Data Fusion for crop yield prediction

Milica Brkić

Junior Researcher, BioSense Institute

Today’s data is more easily generated thanks to numerous smart devices. Gathering data from multiple data sources, combining and exploring it is particularly important in crop yield prediction as many variables (soil properties, weather conditions, land management…) impact the final outcome. Information produced in the process of data fusion is quite often more useful than the one provided by any individual data source.

A team of researchers from BioSense Institute is working with a crop yield prediction model based on data fusion. The algorithm called Data Fusion by Matrix Factorization (DFMF) is used to help seed industries breed better seeds. Not all varieties are suitable for all fields. Seed selection is very important, as it can lower the costs and increase the yield. Testing hybrids in various conditions helps us understand for which land and conditions they are suitable to produce high and quality yield.
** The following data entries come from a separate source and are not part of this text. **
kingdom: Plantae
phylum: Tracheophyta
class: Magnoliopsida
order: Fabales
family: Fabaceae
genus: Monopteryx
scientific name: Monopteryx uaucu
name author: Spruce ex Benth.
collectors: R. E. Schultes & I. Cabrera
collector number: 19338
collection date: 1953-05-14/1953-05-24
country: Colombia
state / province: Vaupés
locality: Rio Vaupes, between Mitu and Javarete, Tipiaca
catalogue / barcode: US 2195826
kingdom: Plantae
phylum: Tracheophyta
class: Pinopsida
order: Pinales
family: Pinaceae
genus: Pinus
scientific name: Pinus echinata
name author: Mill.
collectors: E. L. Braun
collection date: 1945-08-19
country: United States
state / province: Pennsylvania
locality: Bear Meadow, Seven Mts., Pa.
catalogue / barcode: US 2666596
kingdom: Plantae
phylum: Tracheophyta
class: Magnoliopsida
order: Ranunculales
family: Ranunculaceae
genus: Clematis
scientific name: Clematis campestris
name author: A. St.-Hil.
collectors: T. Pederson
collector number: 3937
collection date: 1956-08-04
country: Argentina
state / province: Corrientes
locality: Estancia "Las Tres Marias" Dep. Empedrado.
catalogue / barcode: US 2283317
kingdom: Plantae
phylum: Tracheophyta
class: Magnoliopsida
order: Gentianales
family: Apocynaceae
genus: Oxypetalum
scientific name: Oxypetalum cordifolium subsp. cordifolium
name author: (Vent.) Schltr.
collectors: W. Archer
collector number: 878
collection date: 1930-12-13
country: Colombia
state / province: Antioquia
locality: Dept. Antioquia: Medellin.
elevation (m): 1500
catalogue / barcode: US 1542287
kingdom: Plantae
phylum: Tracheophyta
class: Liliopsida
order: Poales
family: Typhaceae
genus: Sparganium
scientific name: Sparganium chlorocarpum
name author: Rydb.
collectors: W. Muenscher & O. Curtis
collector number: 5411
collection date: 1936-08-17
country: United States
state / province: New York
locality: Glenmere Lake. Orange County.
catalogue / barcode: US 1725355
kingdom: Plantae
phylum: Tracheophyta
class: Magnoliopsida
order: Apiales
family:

But testing them in diverse scenarios is impossible due to experimental costs, time costs and the limited number of locations on which breeders can plant hybrids.

Figure 1: Data fusion configuration

The data that was analysed comes from Syngenta Crop Challenge 2019, and it is one of the largest and most comprehensive publicly available data for research in crop yield forecasting. The dataset contains the maize yield values for different hybrids, grown across various environments/fields. Soil and weather data is provided for every environment. The goal of our work was to predict the performance of every hybrid on every environment using the DFMF algorithm. Enriching the historical dataset helps us see based on yield, which is one of best indicators in smart seed selection, what hybrid is best to be planted in a particular location. The results that were obtained are promising. Having in mind that predicting maize yield is a very challenging task as there is high variability. Figure 2 shows yield variability only for the year 2015, where the minimum yield was 25,15 and maximum was 198,25 quintiles per hectare.

Figure 2: Histogram of the yield for the year 2015

Research in this area is very important as optimizing our crops is a necessary challenge for our future. Algorithms such as the one mentioned above can help us overcome this challenge.